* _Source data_
========

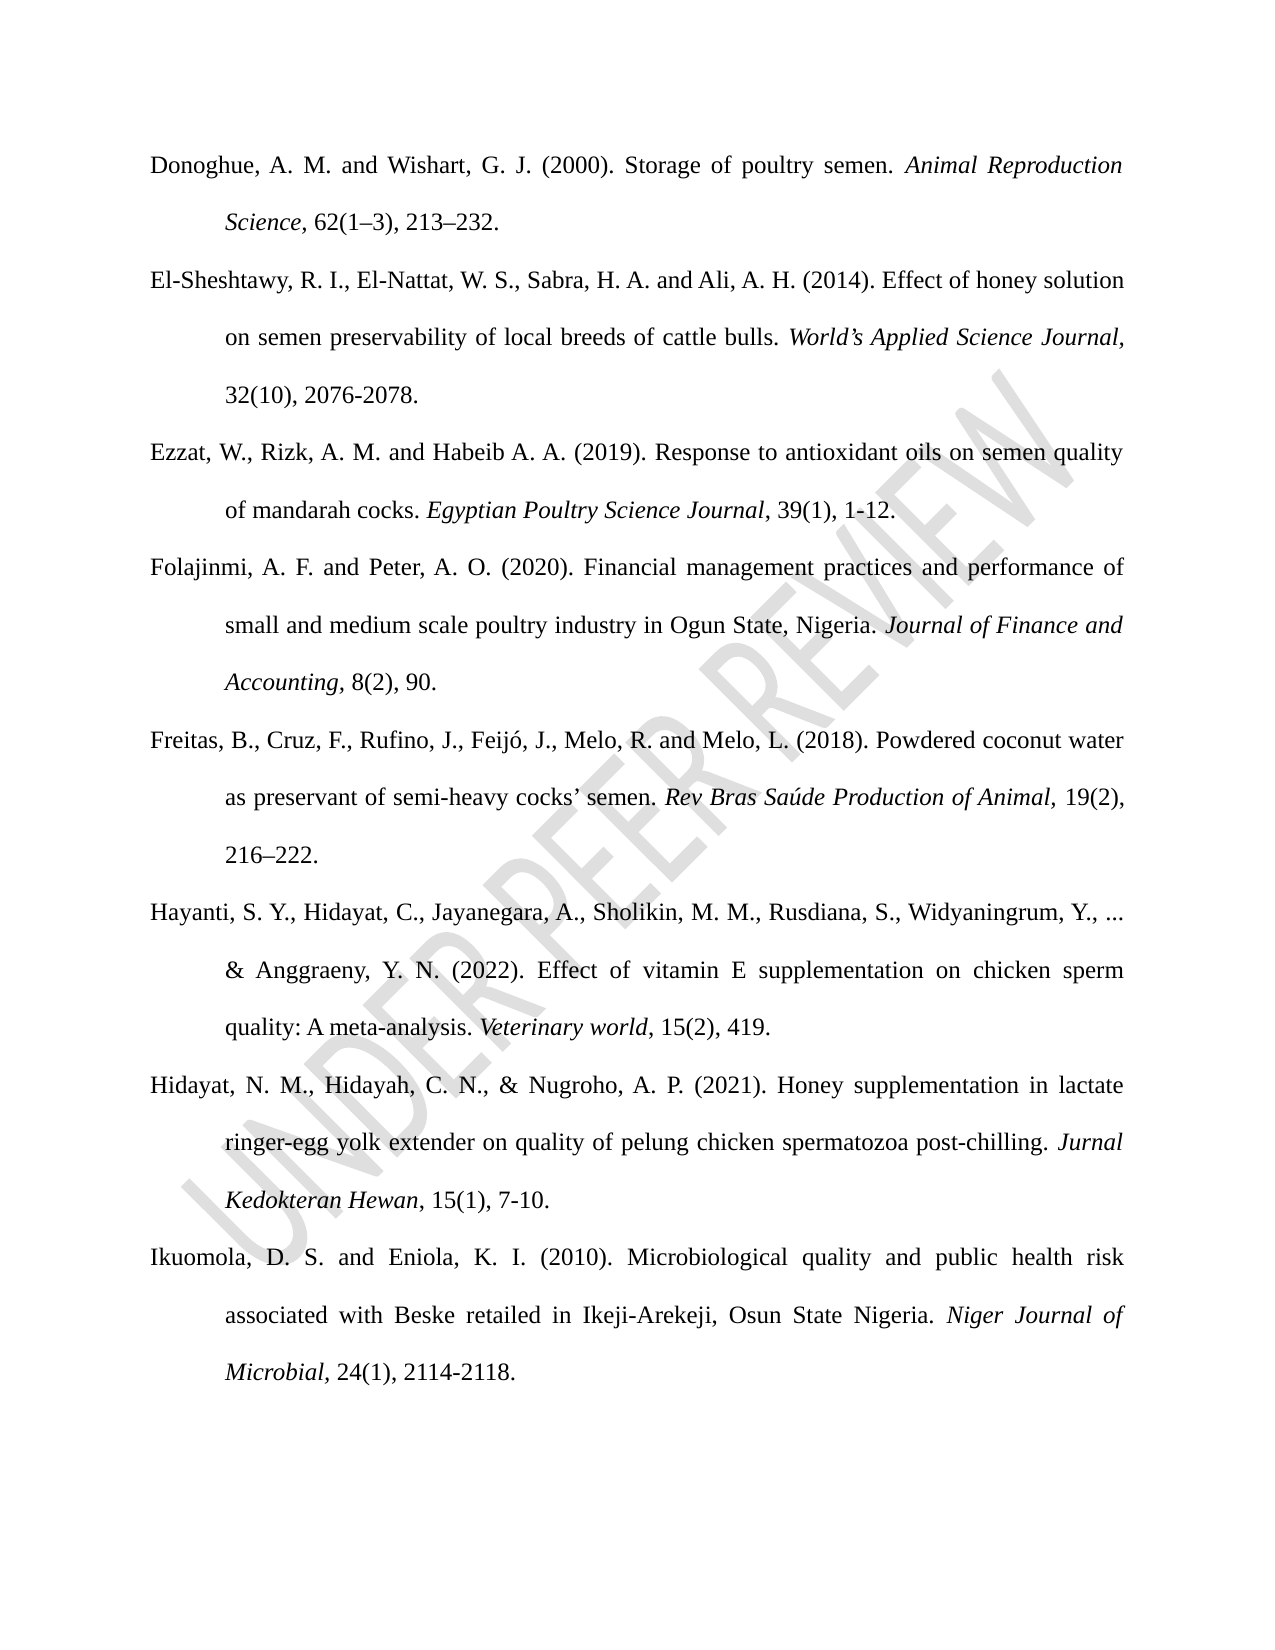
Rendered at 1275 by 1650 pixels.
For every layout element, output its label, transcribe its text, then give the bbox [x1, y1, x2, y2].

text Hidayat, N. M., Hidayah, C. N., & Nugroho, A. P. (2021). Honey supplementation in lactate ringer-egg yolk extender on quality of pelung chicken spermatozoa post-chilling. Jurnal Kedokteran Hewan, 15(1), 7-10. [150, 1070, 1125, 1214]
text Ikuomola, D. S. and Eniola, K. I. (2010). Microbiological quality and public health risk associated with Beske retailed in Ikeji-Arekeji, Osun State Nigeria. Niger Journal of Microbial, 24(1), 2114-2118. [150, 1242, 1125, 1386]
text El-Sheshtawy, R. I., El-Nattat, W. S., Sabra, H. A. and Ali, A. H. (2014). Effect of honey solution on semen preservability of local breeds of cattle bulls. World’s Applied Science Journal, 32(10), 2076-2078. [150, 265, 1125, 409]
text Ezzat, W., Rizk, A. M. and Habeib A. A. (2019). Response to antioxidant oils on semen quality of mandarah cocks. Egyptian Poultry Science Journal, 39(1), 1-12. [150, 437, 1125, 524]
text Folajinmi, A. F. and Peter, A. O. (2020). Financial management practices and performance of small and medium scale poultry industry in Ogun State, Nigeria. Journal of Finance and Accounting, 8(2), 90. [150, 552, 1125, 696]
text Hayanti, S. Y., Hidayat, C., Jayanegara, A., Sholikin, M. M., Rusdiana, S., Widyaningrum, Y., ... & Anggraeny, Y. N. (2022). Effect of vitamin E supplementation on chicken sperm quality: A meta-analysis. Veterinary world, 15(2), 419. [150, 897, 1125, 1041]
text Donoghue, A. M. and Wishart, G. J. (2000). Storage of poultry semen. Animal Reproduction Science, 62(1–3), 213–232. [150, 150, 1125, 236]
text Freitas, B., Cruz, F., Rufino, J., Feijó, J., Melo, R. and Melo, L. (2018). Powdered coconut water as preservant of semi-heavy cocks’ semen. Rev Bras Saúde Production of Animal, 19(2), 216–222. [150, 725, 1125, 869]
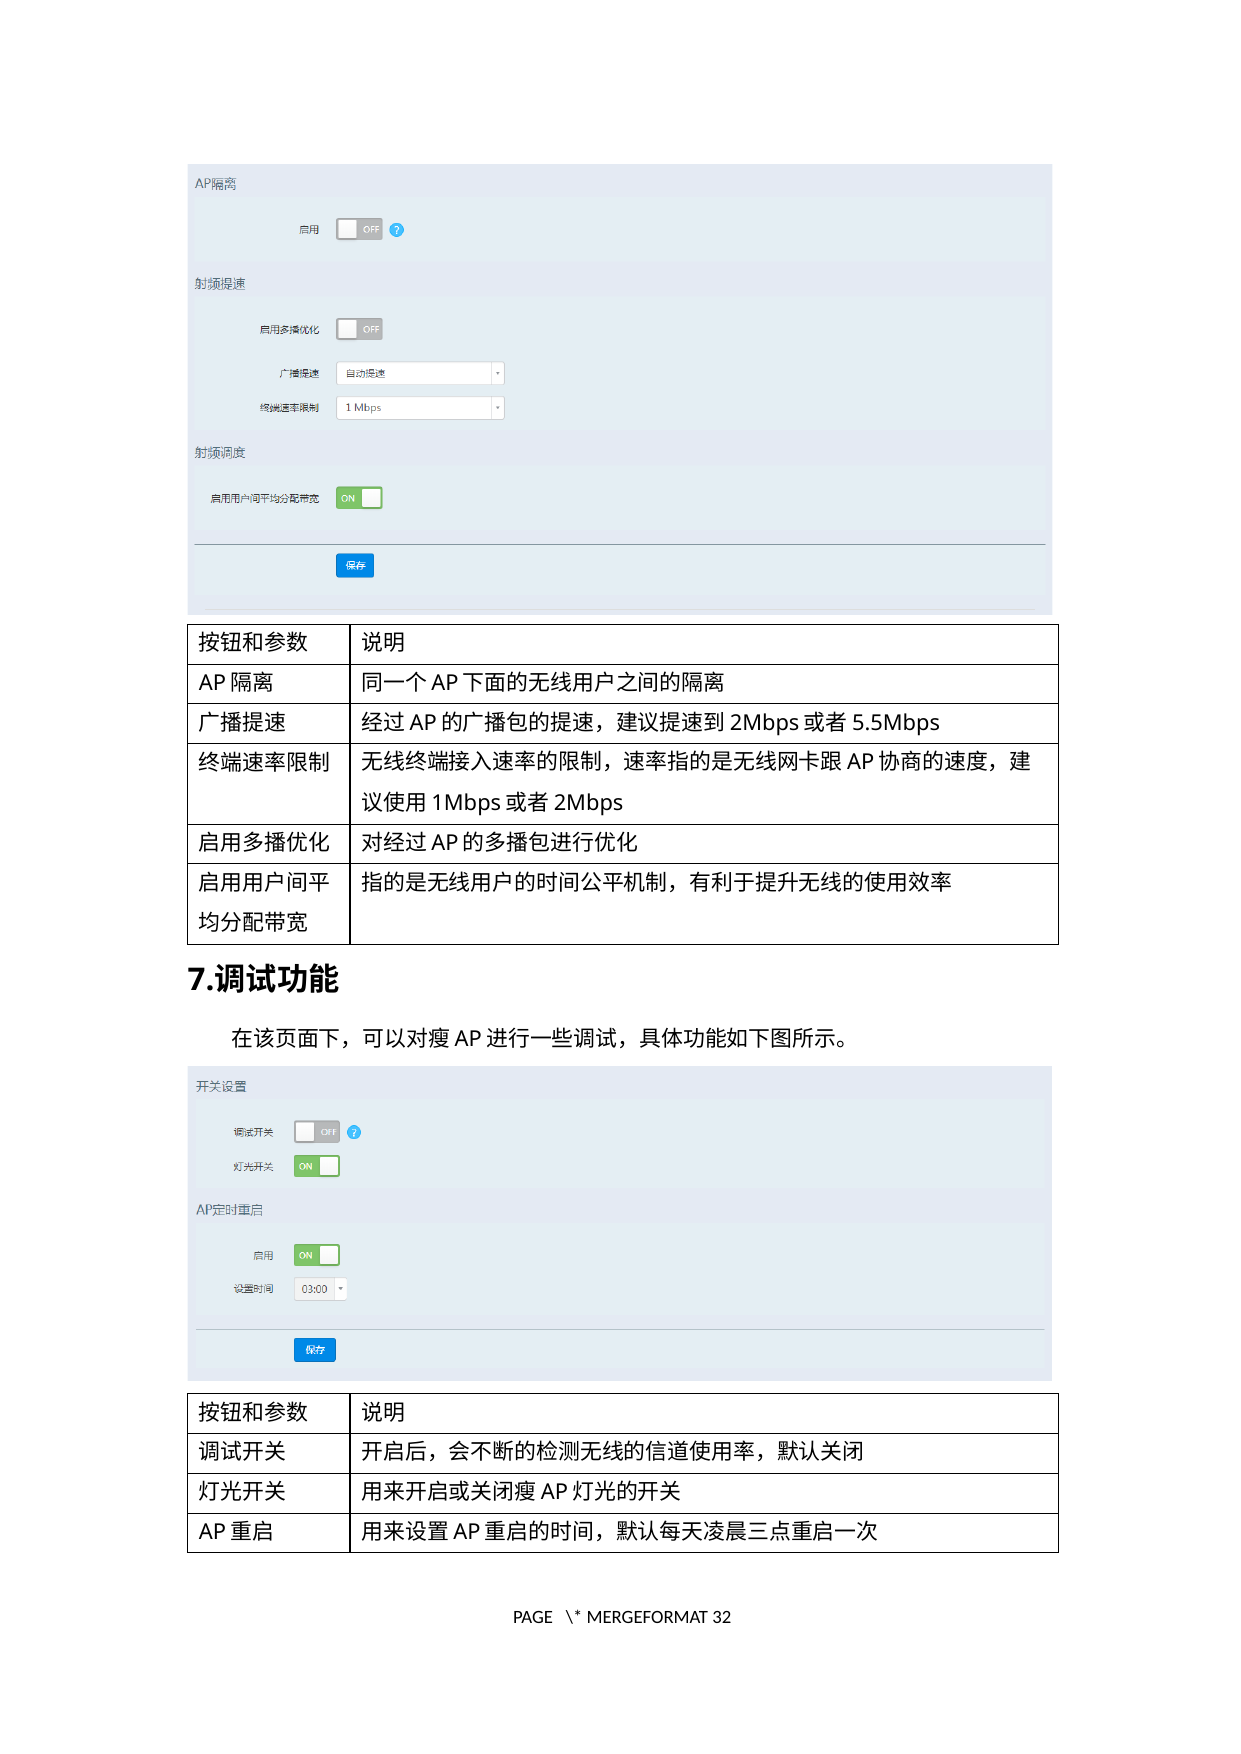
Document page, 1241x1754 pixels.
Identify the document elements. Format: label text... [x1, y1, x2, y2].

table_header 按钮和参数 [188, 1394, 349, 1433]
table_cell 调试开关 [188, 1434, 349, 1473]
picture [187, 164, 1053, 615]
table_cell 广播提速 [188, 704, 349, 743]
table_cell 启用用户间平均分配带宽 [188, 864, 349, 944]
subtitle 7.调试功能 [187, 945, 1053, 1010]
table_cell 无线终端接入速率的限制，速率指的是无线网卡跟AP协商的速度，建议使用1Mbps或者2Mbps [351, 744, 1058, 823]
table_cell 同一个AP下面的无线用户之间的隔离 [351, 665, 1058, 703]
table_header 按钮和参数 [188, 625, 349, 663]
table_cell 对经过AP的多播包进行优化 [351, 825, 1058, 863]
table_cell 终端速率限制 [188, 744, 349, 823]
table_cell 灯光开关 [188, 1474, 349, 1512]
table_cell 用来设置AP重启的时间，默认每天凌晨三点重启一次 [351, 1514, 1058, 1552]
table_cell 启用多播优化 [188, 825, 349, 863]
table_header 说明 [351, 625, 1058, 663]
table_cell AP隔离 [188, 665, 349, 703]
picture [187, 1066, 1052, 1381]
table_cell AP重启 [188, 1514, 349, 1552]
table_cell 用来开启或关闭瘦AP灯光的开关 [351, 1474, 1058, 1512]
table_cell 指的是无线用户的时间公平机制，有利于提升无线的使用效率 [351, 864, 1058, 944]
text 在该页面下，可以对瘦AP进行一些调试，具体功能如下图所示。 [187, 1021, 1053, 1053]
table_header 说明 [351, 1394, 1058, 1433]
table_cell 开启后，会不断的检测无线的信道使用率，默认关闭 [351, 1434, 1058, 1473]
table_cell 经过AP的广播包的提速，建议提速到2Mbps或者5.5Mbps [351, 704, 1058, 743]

========

* _WHAT YOU SHOULD DO_
Copy each line of the records above that carries the word "label".

* _YOUR RESPONSE_
For every layout element, output its label, transcribe its text, then give the bbox [x1, y1, x2, y2].
Identify the document elements. Format: label text... [x1, y1, x2, y2].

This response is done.